National Interest, The,  Fall, 2000  by Allen D. Hertzke,  Daniel Philpott

<< Page 1  Continued from page 4.  Previous | Next

Answering the Skeptics

NOT SURPRISINGLY, the stress on religious freedom in foreign policy has encountered detractors. These include not only devotees of realpolitik, but also some within the human rights community itself and within such liberal Protestant organizations as the National Council of Churches.

Some detractors emphasize the negative role of religion--its historic record as a major source of persecution. From the Spanish Inquisition in Europe to the Puritans of New England and the Taliban of Afghanistan, religious institutions, when enmeshed with coercive state power, have harshly oppressed dissenters. But acknowledging this fact does not mean that religious freedom should be less vigorously promoted than other human rights. Quite the contrary. Promoting it will further protect minority faiths from the abuses of state power. Moreover, the stereotype of "Christians as persecutors" rests mostly on a record prior to Western Christendom's contact with, and ongoing adaptation to, the Enlightenment.

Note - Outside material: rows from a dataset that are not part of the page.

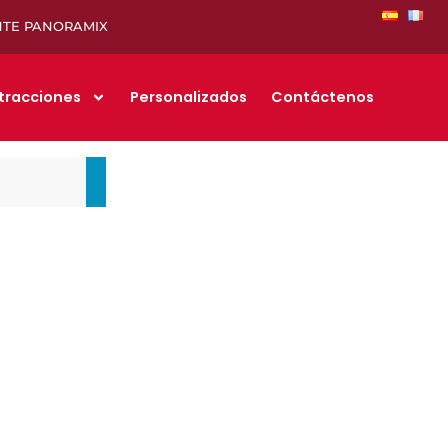
NTE PANORAMIX
tracciones
Personalizados
Contáctenos
CON PANORAMIX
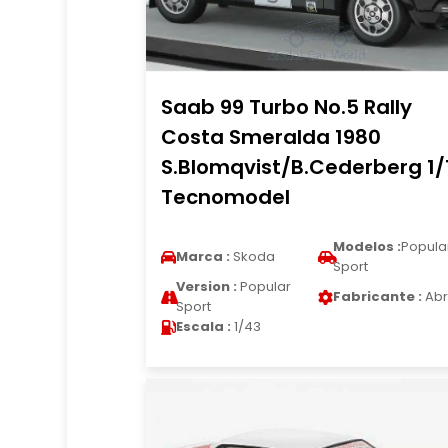
Saab 99 Turbo No.5 Rally
Costa Smeralda 1980
S.Blomqvist/B.Cederberg 1/
Tecnomodel
Modelos :
Popula
Marca :
Skoda
Sport
Version :
Popular
Fabricante :
Abr
Sport
Escala :
1/43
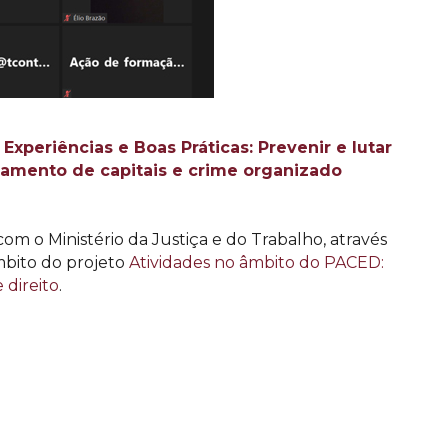
Experiências e Boas Práticas: Prevenir e lutar
eamento de capitais e crime organizado
m o Ministério da Justiça e do Trabalho, através
âmbito do projeto
Atividades no âmbito do PACED:
 direito
.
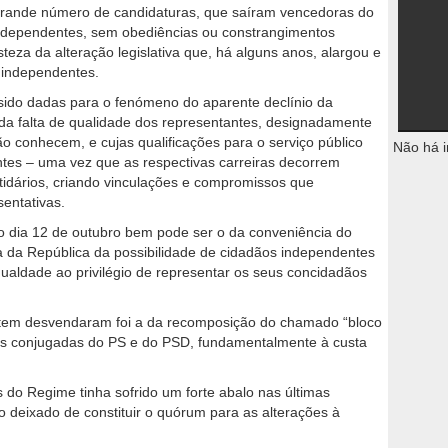
grande número de candidaturas, que saíram vencedoras do
 independentes, sem obediências ou constrangimentos
usteza da alteração legislativa que, há alguns anos, alargou e
s independentes.
sido dadas para o fenómeno do aparente declínio da
da falta de qualidade dos representantes, designadamente
ão conhecem, e cujas qualificações para o serviço público
Não há i
ntes – uma vez que as respectivas carreiras decorrem
tidários, criando vinculações e compromissos que
entativas.
o dia 12 de outubro bem pode ser o da conveniência do
a da República da possibilidade de cidadãos independentes
ualdade ao privilégio de representar os seus concidadãos
tem desvendaram foi a da recomposição do chamado “bloco
ções conjugadas do PS e do PSD, fundamentalmente à custa
s do Regime tinha sofrido um forte abalo nas últimas
o deixado de constituir o quórum para as alterações à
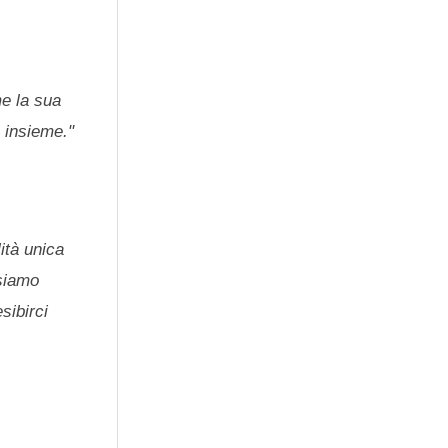
me la sua
e insieme."
ità unica
 siamo
sibirci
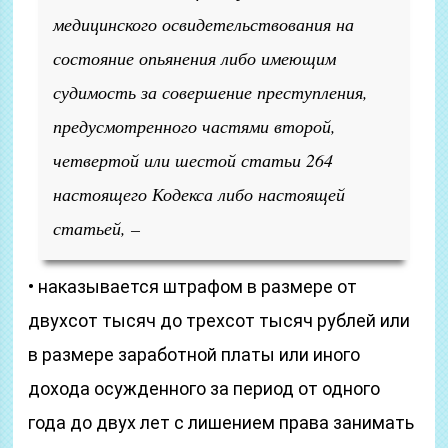
медицинского освидетельствования на
состояние опьянения либо имеющим
судимость за совершение преступления,
предусмотренного частями второй,
четвертой или шестой статьи 264
настоящего Кодекса либо настоящей
статьей, –
• наказывается штрафом в размере от
двухсот тысяч до трехсот тысяч рублей или
в размере заработной платы или иного
дохода осужденного за период от одного
года до двух лет с лишением права занимать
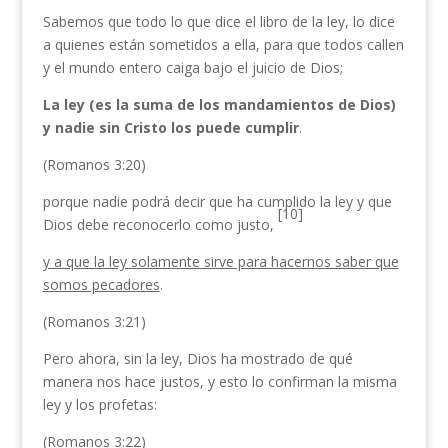
Sabemos que todo lo que dice el libro de la ley, lo dice
a quienes están sometidos a ella, para que todos callen
y el mundo entero caiga bajo el juicio de Dios;
La ley (es la suma de los mandamientos de Dios)
y nadie sin Cristo los puede cumplir
.
(Romanos 3:20)
porque nadie podrá decir que ha cumplido la ley y que
[10]
Dios debe reconocerlo como justo,
y a que la ley solamente sirve para hacernos saber que
somos pecadores
.
(Romanos 3:21)
Pero ahora, sin la ley, Dios ha mostrado de qué
manera nos hace justos, y esto lo confirman la misma
ley y los profetas:
(Romanos 3:22)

Much criticism of the cause also seems to reflect a mistrust of its conservative supporters. William Martin, a scholar normally sensitive and fair to religion, has described the legislative campaign as part of a conservative religious agenda that includes predictions about the coming of the anti-Christ and a fundamentalist paranoia toward the European Union. [4] Then, too, human rights activists have dismissed the issue as "special pleading" on behalf of "certain classes of victims." New York Times columnist Anthony Lewis argued in 1997 that the proposed legislation creates a "hierarchy of human rights" in which religious freedom crowds out genocide, political repression and racial persecution. In a similar vein, the National Council of Churches complains that the policy will promote the cause of Christians to the exclusion of persecuted believers of other religions.

These dismissals are troubling. The centrality of religious freedom in the human rights tradition, along with its support from Jews, Catholics, evangelicals, Anglicans, Tibetan Buddhists and voices from a broad array of other faiths, refutes the charge that the issue is the narrow concern of a single lobby. Indeed, some fundamentalist Christian groups actually have eschewed involvement because the religious freedom legislation invokes UN and international covenants.

The charge of special pleading is particularly puzzling. Would the same critics have considered human rights campaigns on behalf of South African blacks, Soviet Jews, East European dissidents, the Argentine "disappeared", the eradication of female circumcision or the banning of land mines to be special pleading? As Jacob Heilbrunn commented in The New Republic, "This seems a remarkable attitude for a human rights activist, since, by definition, all arguments on behalf of all persecuted groups--racial minorities political minorities, ethnic minorities, etc.--are 'special pleadings' intended to help 'certain classes' of victims." Human rights campaigns on behalf of particular parties are the only kind of human rights campaigns there are. Concerns about special pleading certainly have not stopped Human Rights Watch, for example, from issuing special reports that advocate women's rights, children's rights, gay and lesbian rights, prisoners' rights, indigenous rights, journalists' rights and so on.